Public support for the death penalty in the United States has declined, but it remains strong, with at least 60 percent of respondents in surveys saying that they favor capital punishment. Whether the public would support the kind of execution that the state of Arizona administered this week, in which a convicted murderer took two hours to die after a lethal injection, is another question, one that pollsters can’t yet answer.

As pharmaceutical companies have refused to supply states that carry out executions, corrections departments have been administering the death penalty with novel combinations of drugs. The death of Joseph Wood on Wednesday at a state prison in Florence, Ariz., was the most recent in a series of unsettling executions carried out with the new cocktails.

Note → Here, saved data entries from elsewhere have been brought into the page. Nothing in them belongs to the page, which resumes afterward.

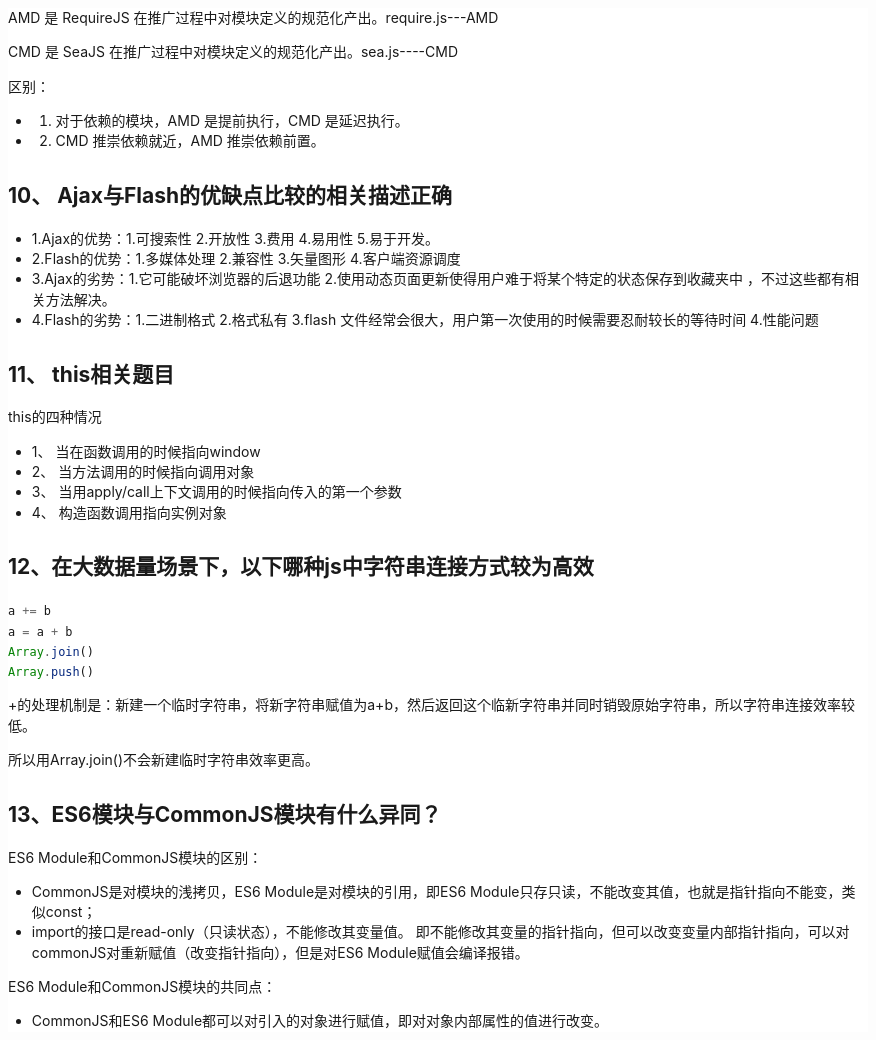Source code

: AMD 是 RequireJS 在推广过程中对模块定义的规范化产出。require.js---AMD

CMD 是 SeaJS 在推广过程中对模块定义的规范化产出。sea.js----CMD

区别：

- 1. 对于依赖的模块，AMD 是提前执行，CMD 是延迟执行。
- 2. CMD 推崇依赖就近，AMD 推崇依赖前置。






## 10、 Ajax与Flash的优缺点比较的相关描述正确

- 1.Ajax的优势：1.可搜索性 2.开放性 3.费用 4.易用性 5.易于开发。
- 2.Flash的优势：1.多媒体处理 2.兼容性 3.矢量图形 4.客户端资源调度
- 3.Ajax的劣势：1.它可能破坏浏览器的后退功能 2.使用动态页面更新使得用户难于将某个特定的状态保存到收藏夹中 ，不过这些都有相关方法解决。
- 4.Flash的劣势：1.二进制格式 2.格式私有 3.flash 文件经常会很大，用户第一次使用的时候需要忍耐较长的等待时间 4.性能问题


## 11、 this相关题目

this的四种情况

- 1、 当在函数调用的时候指向window
- 2、 当方法调用的时候指向调用对象
- 3、 当用apply/call上下文调用的时候指向传入的第一个参数
- 4、 构造函数调用指向实例对象


## 12、在大数据量场景下，以下哪种js中字符串连接方式较为高效

```javascript
a += b
a = a + b
Array.join()
Array.push()

```

+的处理机制是：新建一个临时字符串，将新字符串赋值为a+b，然后返回这个临新字符串并同时销毁原始字符串，所以字符串连接效率较低。

所以用Array.join()不会新建临时字符串效率更高。


## 13、ES6模块与CommonJS模块有什么异同？

ES6 Module和CommonJS模块的区别：

- CommonJS是对模块的浅拷⻉，ES6 Module是对模块的引⽤，即ES6 Module只存只读，不能改变其值，也就是指针指向不能变，类似const；
- import的接⼝是read-only（只读状态），不能修改其变量值。 即不能修改其变量的指针指向，但可以改变变量内部指针指向，可以对commonJS对重新赋值（改变指针指向），但是对ES6 Module赋值会编译报错。

ES6 Module和CommonJS模块的共同点：

- CommonJS和ES6 Module都可以对引⼊的对象进⾏赋值，即对对象内部属性的值进⾏改变。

In April, Oklahoma botched the execution of Clayton Lockett, who died of a heart attack 43 minutes after what was supposed to have been a lethal injection. Witnesses said Lockett writhed, grimaced and appeared to clench his jaw during the execution. Polls conducted a few weeks afterward did not offer any conclusive evidence on whether the incident had affected public opinion.

Gallup editor-in-chief Frank Newport said he doubted that prolonged executions would alter public opinion. When supporters of the death penalty are asked why they are in favor, they tend to say condemned prisoners must pay for their crimes. “The fact that the killer suffered for one or two hours more at the end may not affect those underlying attitudes,” Newport said. “That’s the whole idea.”

This sentiment was apparently shared by the family of Wood’s victims. “This man conducted a horrific murder and you guys are going, let’s worry about the drugs,” Richard Brown told the Associated Press. “Why didn’t they give him a bullet? Why didn’t we give him Drano?”

Americans’ views on the death penalty are not firm, however. Despite the fact that they generally support it, their responses in polls reveal ambivalence about the issue. When respondents in a Post-ABC poll were asked if they would prefer that prisoners receive capital punishment or life in prison without parole, a majority of respondents chose the life sentence.

“There’s just deep ambivalence about the death penalty in our society,” said Francis Cullen, a criminologist at the University of Cincinnati. “We do it with lethal injection, oftentimes at midnight, hiding it from people.”

In 1994, fully four in five Americans were telling Gallup they were for the death penalty. The share of supporters has declined since then. The Pew Research Center has observed the same trend.

Cullen offered several possible explanations. Crime rates have fallen, and people might feel less threatened by criminal activity. Hispanics, who are less likely to support capital punishment than whites, make up more and more of the population. Since the advent of DNA forensics, genetic evidence has exonerated dozens of inmates on death row, which might also have influenced public opinion.

“Barring something horrible, some heinous crime, the long-term trend is going to be away from capital punishment,” Cullen said.